Posted by Ian McKechnie on July 14, 2011, 9:56 pm, in reply to "Re: The perils of appeasement"
Message modified by board administrator July 14, 2011, 10:01 pm
Can't we have it both ways, though?
The royal tour of 1939 was supposed to reinforce the idea that George VI was just as much the King of Canada as he was the King of Britain. By almost all accounts, the tour succeeded in doing just that. Unfortunately, the cultural and constitutional significance of this tour has been overshadowed by the notion that it was merely a British publicity stunt, designed to entice Canadian support for Britain during what was to become the Second World War. Sure, that was part of it, but there was much more to the tour as far as "Canada's evolution as a country" is concerned. The problem here, noted Prof. Frank MacKinnon in The Crown In Canada, is not that the Crown is a foreign symbol, but that it is a shared symbol, and "...we have either not recognized the fact or we have allowed doctrinaires to obscure it."

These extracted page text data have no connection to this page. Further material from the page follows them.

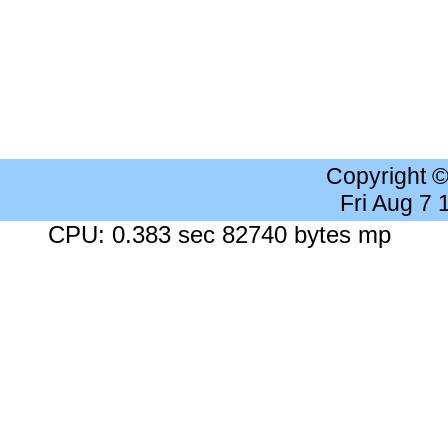
Copyright 
Fri Aug 7
CPU: 0.383 sec 82740 bytes mp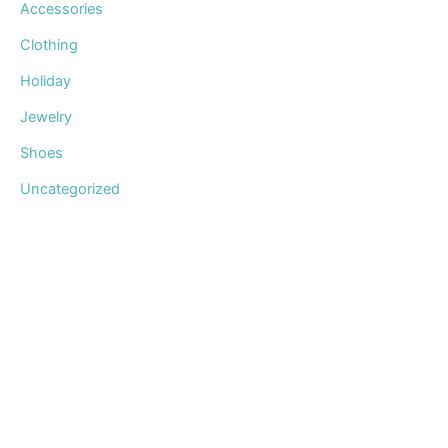
Accessories
Clothing
Holiday
Jewelry
Shoes
Uncategorized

I'm sure that republicans would love to see a beaver-loving, doughnut-munching, hockey-playing "hoser" installed as our head of state, simply because such an individual would conform to all of the right Canadian stereotypes and thus reinforce the idea that they are in fact the "purely Canadian" figurehead of which republicans clamour. In this respect, our existing system prevents us from adopting a tacky hybrid of homogeneous Canadianism at one extreme and overly-politicized parliamentary republicanism at the other.